Scenario: You are tasked with cleansing a dataset containing customer information. How would you handle missing values in the "Age" column?
- Flag missing values for further investigation
- Impute missing values based on other demographic information
- Remove rows with missing age values
- Replace missing values with the mean or median age
When handling missing values in the "Age" column, one approach is to impute the missing values based on other demographic information such as gender, location, or income. This method utilizes existing data patterns to estimate the missing values more accurately. Replacing missing values with the mean or median can skew the distribution, while removing rows may result in significant data loss. Flagging missing values for further investigation allows for manual review or additional data collection if necessary.
What is the difference between symmetric and asymmetric encryption?

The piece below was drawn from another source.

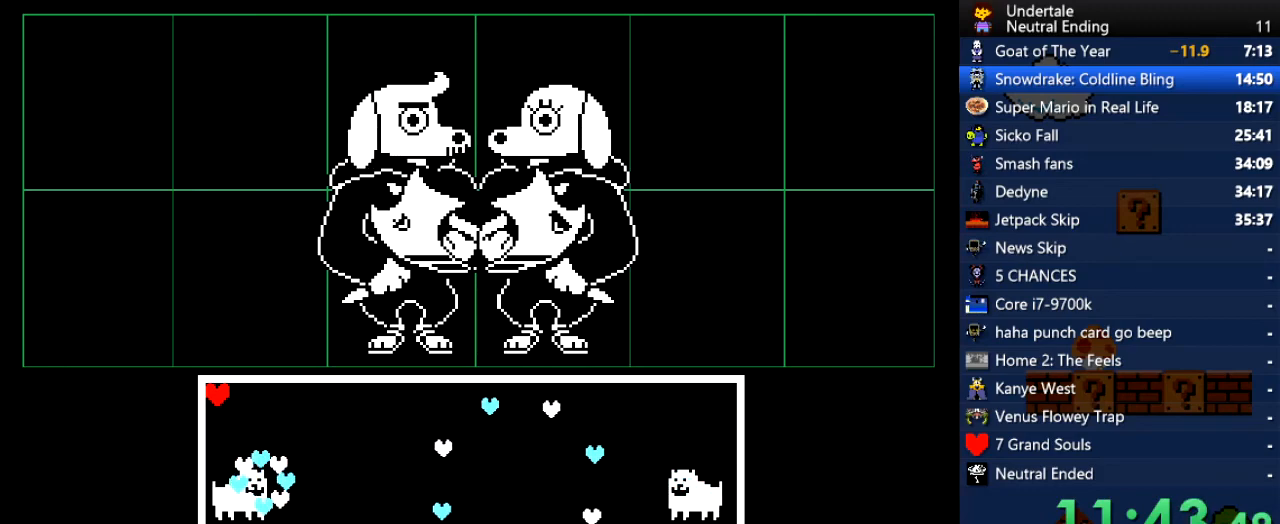
{"keys": [], "events": []}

- Asymmetric encryption is not suitable for secure communication
- Both use the same key for encryption and decryption
- Symmetric encryption is faster than asymmetric encryption
- Symmetric uses different keys for encryption and decryption, while asymmetric uses the same key for both
The main difference between symmetric and asymmetric encryption lies in the use of keys. Symmetric encryption employs the same key for both encryption and decryption, making it faster and more efficient for large volumes of data. On the other hand, asymmetric encryption uses a pair of keys: a public key for encryption and a private key for decryption, offering better security but slower performance.
While a logical data model focuses on what data is stored and how it relates to other data, a physical data model deals with ________.
- Business requirements
- Data modeling techniques
- Data normalization techniques
- How data is stored and accessed
A physical data model addresses the implementation details of how data is stored, accessed, and managed in a database system, whereas a logical data model concentrates on the logical structure and relationships of data.
How does data timeliness contribute to data quality?
- It ensures that data is up-to-date at all times
- It focuses on the consistency of data across different sources
- It prioritizes data availability over accuracy
- It validates the accuracy of data through statistical methods
Data timeliness is crucial for maintaining high data quality as it ensures that the information being used is current and relevant. Timely data allows organizations to make informed decisions based on the most recent information available, improving the effectiveness of business operations and strategic planning. It reduces the risk of using outdated data that may lead to errors or inaccuracies in analysis and decision-making processes.
What is the primary abstraction in Apache Spark for working with distributed data collections?
- Data Arrays
- DataFrames
- Linked Lists
- Resilient Distributed Dataset (RDD)
DataFrames are the primary abstraction in Apache Spark for working with distributed data collections. They provide a higher-level API for manipulating structured data and offer optimizations for efficient distributed processing.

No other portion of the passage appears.